El académico de número analiza las iniciativas sobre seguridad discutidas en el Congreso en su columna de El Mercurio.
En medio de los tiempos más violentos que ha vivido el país, da alguna esperanza que las noticias vayan girando desde los hechos de delincuencia al cómo le hacemos para abatirla; desde los hechos criminales que nos han estremecido por alevosos, audaces y crueles, a la agenda de seguridad. La mala noticia es que esa agenda no es muy alentadora.
Primero, porque en el debate político de este tema también predominan los argumentos emotivos por sobre los racionales, la descalificación por sobre las razones y la consigna por sobre la reflexión. Ocurrió en la Ley Naín-Retamal y ya ocurre en el debate de las Reglas sobre el Uso de la Fuerza (RUF). Las fuerzas políticas no terminan de entender que si enfrentamos bien este problema y logramos disminuirlo, igual nos acompañará, al menos, por los próximos diez años. En consecuencia, cualquiera que aspire a llegar al Gobierno lo heredará. Por ello, quienes en este tema se concentren en debilitar políticamente al gobierno de turno, acusándolo de incapaz, para luego prometer seguridad en la próxima campaña, comerán pan hoy y pasarán hambre mañana, cuando la guitarra quede en sus manos.

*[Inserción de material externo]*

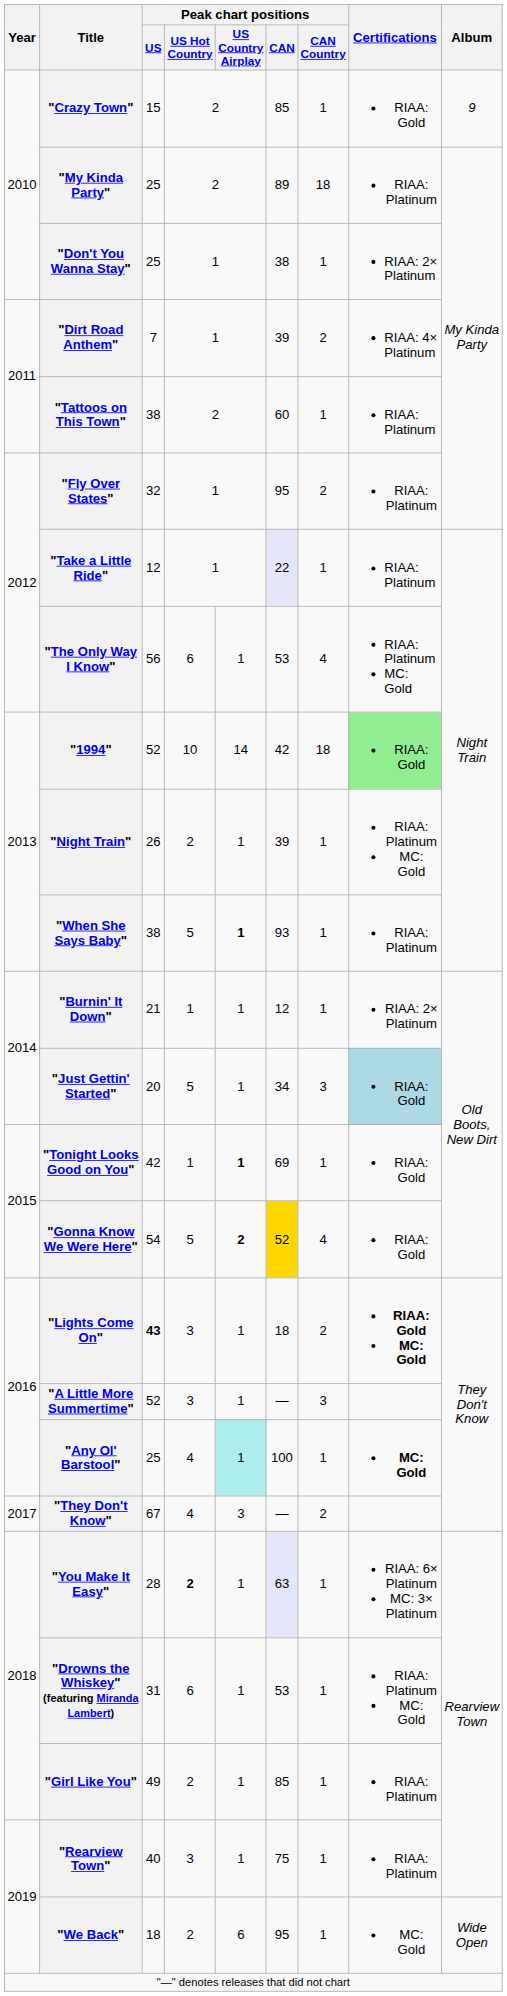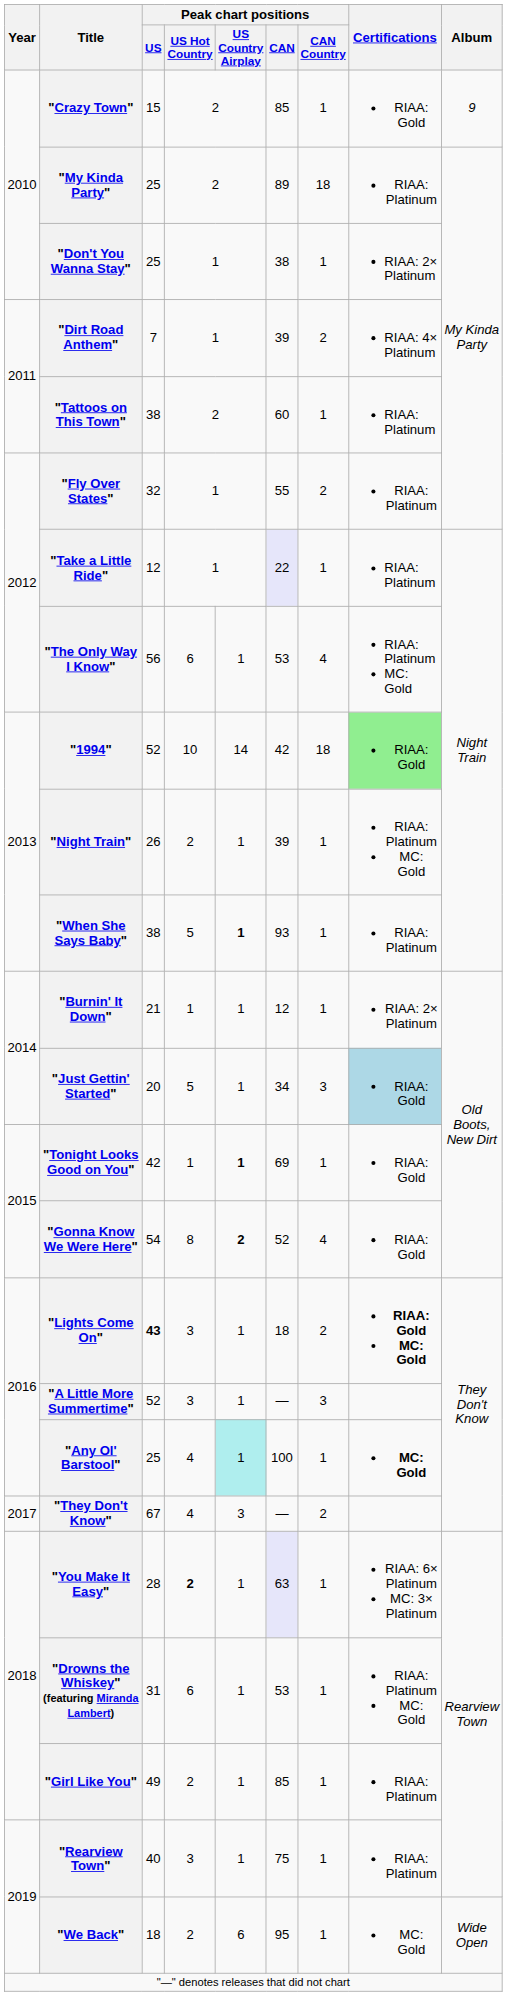"Fly Over States" | Peak chart positions / CAN: 95 -> 55
"Gonna Know We Were Here" | Peak chart positions / US Hot Country: 5 -> 8
"Gonna Know We Were Here" | Peak chart positions / CAN: gold background -> no background
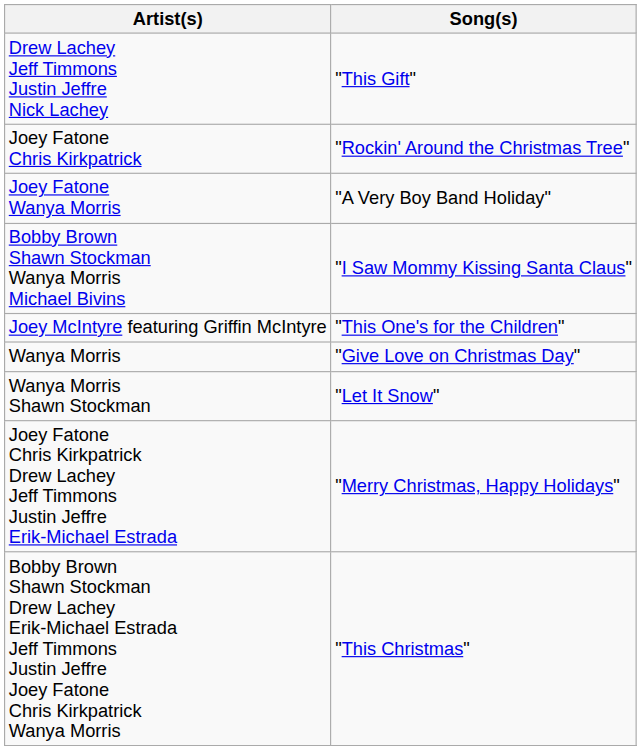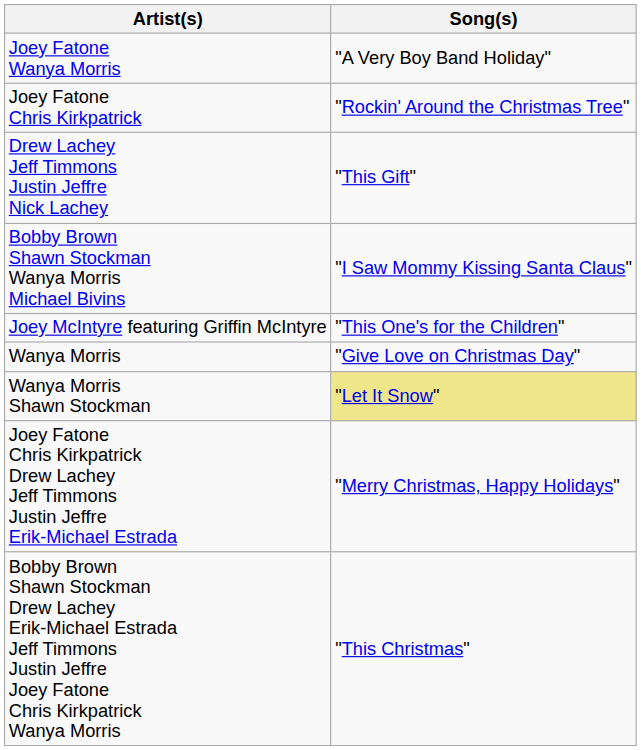rows swapped: Joey Fatone Wanya Morris <-> Drew Lachey Jeff Timmons Justin Jeffre Nick Lachey
Wanya Morris Shawn Stockman | Song(s): no background -> khaki background
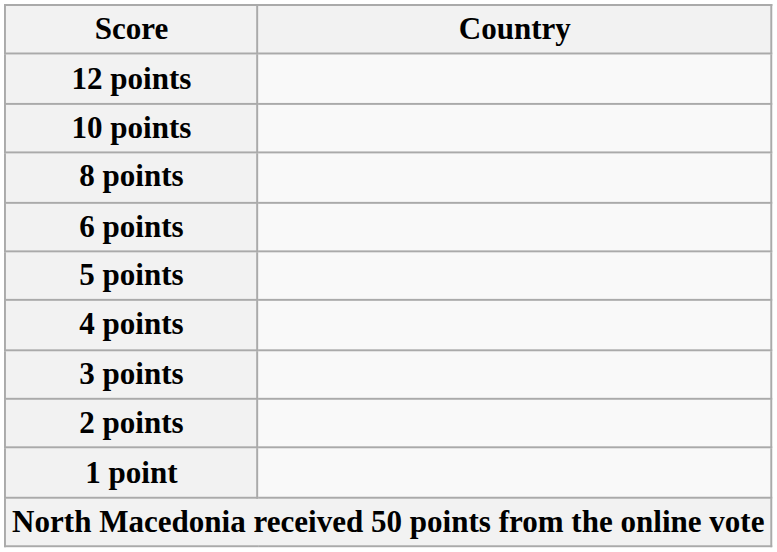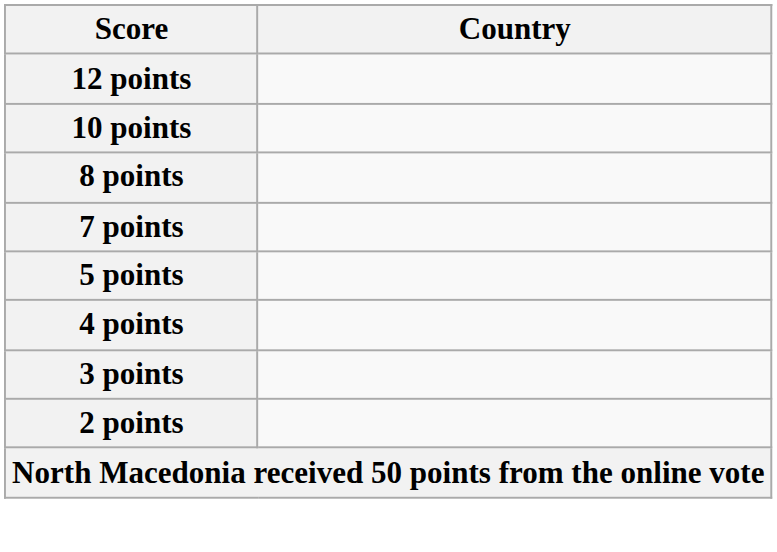+ row: 7 points
- row: 6 points
- row: 1 point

Pero la reyerta política no sería preocupante si se estuvieran discutiendo y aprobando políticas públicas que atacaran la raíz del problema. Aunque ellas contuvieran errores, la carga podría irse arreglando en el camino. El problema mayor es que el debate político se queda en medidas emotivamente intensas, pero marginales en su incidencia en los niveles de violencia que alarman a la población.